My wife is a US expat over here in the UK and we're trying to do her taxes for her first full tax year for being in the country. We're using H&R Block and have filled in the 2555 form for her foreign earned income and when trying to progress getting this error:










It is talking about a W-2 but I believe this is for US pay slips, so shouldn't apply for foreign income? the values cannot be different as there is only 1 value and it's accurate - I tried to fill in a different form but that made it worse, can we skip this or is there a better (free) tax site we could be using? 

Thanks.


----------



## BBCWatcher (Dec 28, 2012)

Let's try taking the error message at face value.
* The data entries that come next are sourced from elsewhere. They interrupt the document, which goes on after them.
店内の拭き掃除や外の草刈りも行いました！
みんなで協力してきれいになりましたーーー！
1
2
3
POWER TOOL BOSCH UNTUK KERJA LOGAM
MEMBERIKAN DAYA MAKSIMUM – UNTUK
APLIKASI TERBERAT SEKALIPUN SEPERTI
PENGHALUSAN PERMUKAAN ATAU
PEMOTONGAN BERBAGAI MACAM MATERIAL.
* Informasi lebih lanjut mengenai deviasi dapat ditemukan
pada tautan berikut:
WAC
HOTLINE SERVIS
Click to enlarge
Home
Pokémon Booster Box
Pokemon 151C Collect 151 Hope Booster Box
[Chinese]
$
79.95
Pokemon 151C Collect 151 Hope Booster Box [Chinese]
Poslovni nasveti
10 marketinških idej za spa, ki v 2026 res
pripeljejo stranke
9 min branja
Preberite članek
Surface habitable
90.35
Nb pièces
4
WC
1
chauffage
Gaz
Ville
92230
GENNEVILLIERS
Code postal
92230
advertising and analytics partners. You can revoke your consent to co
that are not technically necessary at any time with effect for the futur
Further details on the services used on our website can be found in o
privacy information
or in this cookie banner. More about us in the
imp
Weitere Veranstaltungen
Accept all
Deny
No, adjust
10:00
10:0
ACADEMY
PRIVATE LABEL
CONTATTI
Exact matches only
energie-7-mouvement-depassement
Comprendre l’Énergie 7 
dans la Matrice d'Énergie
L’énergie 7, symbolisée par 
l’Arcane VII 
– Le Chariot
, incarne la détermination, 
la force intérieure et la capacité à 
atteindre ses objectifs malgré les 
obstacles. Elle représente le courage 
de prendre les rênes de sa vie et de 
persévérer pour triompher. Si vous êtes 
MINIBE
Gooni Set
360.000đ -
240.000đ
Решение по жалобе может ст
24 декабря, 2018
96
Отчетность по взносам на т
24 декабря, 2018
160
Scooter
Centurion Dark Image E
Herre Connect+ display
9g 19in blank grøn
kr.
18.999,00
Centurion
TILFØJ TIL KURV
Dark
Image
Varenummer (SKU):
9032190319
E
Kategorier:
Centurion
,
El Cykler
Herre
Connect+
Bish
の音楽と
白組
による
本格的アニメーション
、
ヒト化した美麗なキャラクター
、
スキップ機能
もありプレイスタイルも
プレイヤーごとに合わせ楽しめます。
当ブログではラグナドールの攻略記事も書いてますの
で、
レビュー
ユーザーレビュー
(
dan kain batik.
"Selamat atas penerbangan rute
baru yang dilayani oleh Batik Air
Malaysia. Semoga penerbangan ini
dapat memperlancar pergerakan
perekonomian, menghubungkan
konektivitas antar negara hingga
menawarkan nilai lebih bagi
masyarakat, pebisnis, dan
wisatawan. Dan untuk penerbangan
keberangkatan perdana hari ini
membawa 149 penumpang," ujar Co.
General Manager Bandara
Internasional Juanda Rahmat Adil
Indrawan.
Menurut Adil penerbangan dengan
According to the error message you did not include income in the tax preparation software's "Foreign Wages not on a W-2" section. So try going back and fixing that problem. That part of the Q&A should be _near_ the part whether it asks about W-2 income.


----------



## newthilde (Jun 23, 2015)

BBCWatcher said:


> Let's try taking the error message at face value. According to the error message you did not include income in the tax preparation software's "Foreign Wages not on a W-2" section. So try going back and fixing that problem. That part of the Q&A should be _near_ the part whether it asks about W-2 income.


Yes, it sounds (from the error message) that you are trying to exclude money from your total income that you have not included in income in the first place. The error message refers to "W-2 wages" OR "foreign income"- you don't have the former but it sounds like you have the latter. This amount has to be included on line 19 of form 2555 and on your 1040 (line 7 on the 1040A).


----------